Pharma and biotech will increasingly turn to digital health tools over the next five years to better collect, analyze and act on patient-generated health data (PGHD), according to a new research paper published by Validic. The study conducted over two months includes survey responses of the BioPharma Dive readership from nearly 200 global pharma and biotech companies, CROs and technology providers to provide insights on the benefits and challenges of using digital health data and devices in clinical trials.
Research reveals the rise in acceptance and use of PGHD and digital health technologies are being driven by increased pressures to reduce trials costs, streamline processes, demonstrate real world-efficacy, address medication adherence and improve treatments for chronic diseases.
In fact, over 60 percent of respondents stated they have used digital health technologies in clinical trials and over 97 percent said they plan to use these tools increasingly over the next five years.
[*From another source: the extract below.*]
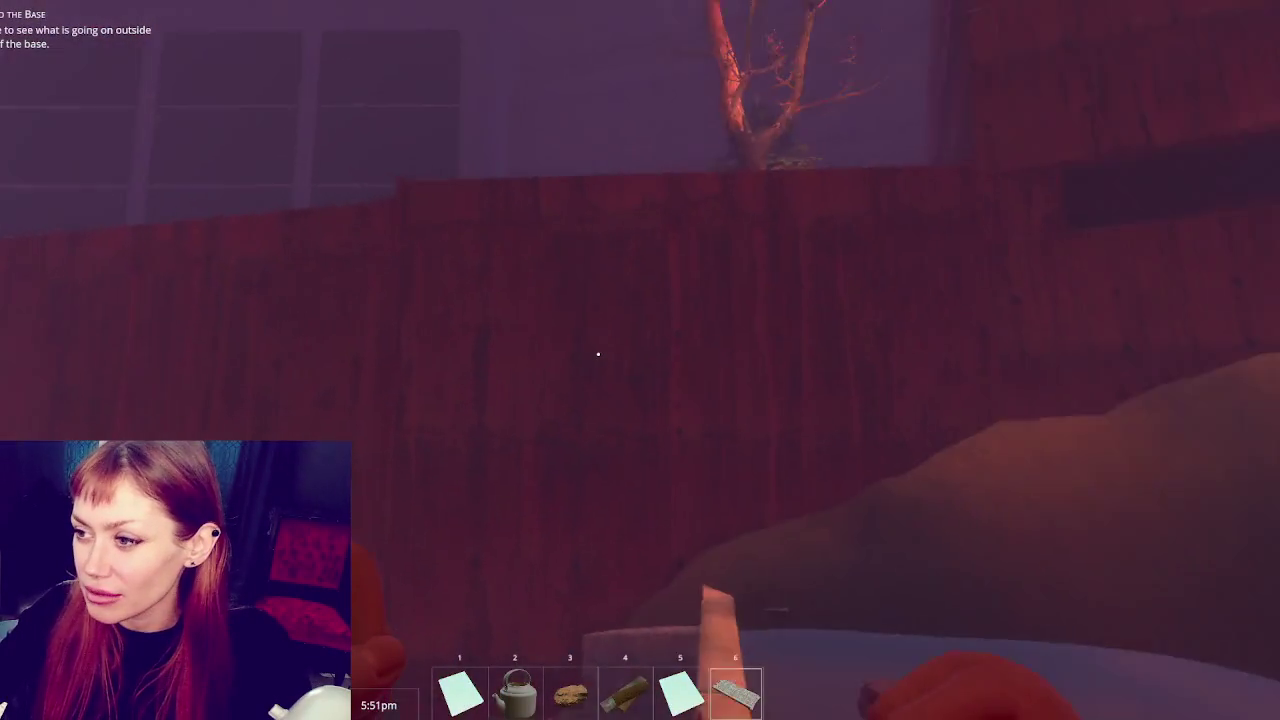
{"action": "key", "text": "w"}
Findings from the survey point to the increasing prevalence of technology-driven clinical trials and growing need for automated access to real-time, remotely-collected patient data.
8 Key Drivers Fueling the Adoption of Digital Health
Key identified drivers fueling the induction and utilization of digital health technologies – in this study classified as wearables, in-home clinical devices, sensors and apps – and the patient health data generated from these tools in the report include:
1. The use of digital technologies is growing: Over 60 percent of survey respondents stated they have used digital health technologies in clinical trials and an impressive 97.4 percent plan to use digital technologies more in clinical trials in the next five years.
2. Applications are moving from mobile apps to wearables: The most commonly used devices in clinical trials currently are mobile apps and in-home clinical grade devices. Future use is likely to focus more on wearable activity trackers and sensors. This maps to increased use of these types of devices by consumers. Less than 3 percent stated they would not use devices and digital data in the future.
3. The roles of digital data are changing: Currently, the use of digital health technologies is mostly focused on recruitment, remote patient monitoring and medication adherence. There is some use in postmarket research and fostering patient communities. One hundred percent of respondents saw technology as improving medication adherence. Patient communities are expected to be one of the biggest growth areas.
4. Business is driving digital health: Three of the biggest drivers selected by respondents—reducing trial costs, streamlining trial processes and demonstrating real-world efficacy—are all driven by the bottom line: cutting drug development costs and ensuring an adequate return on investment. Patient-centricity, the increased focus on the patient experience, is also a key driver.
5. Finding the right endpoint is key: More than two thirds of individuals surveyed thought improving medication adherence was the most important outcome for drug developers, as patient recruitment and retention are challenges across clinical development.
6. Real-time data access is an important benefit: Real-time information, flagged by over half of respondents as one of the top benefits of digital data, supports early decision-making in drug development. This frees up drug developers and sites to monitor the responses of patients more closely.
7. Chronic disease remains important: Chronic conditions, particularly cardiovascular disease and metabolic disorders, are a focus for many pharma and biotech companies because of the size of the market and the increasing aging population. Seven in 10 of those surveyed thought digital health data could have the greatest impact in improving care for chronic disease populations.
8. Challenges remain: The use of digital data and devices in clinical trials is still relatively new. Respondents were most concerned about the accuracy of data generated by digital health devices.
“The use of digital health technologies and patient-generated health data is becoming a proven necessity to the operational efficiency and patient-centricity of the pharmaceutical industry, said Validic CEO and Co-Founder Drew Schiller in a statement. “This remotely-collected data has the potential to reduce patient burden allowing for more passive engagement and data collection, while also improving the accuracy of data patients contribute during and after trials.”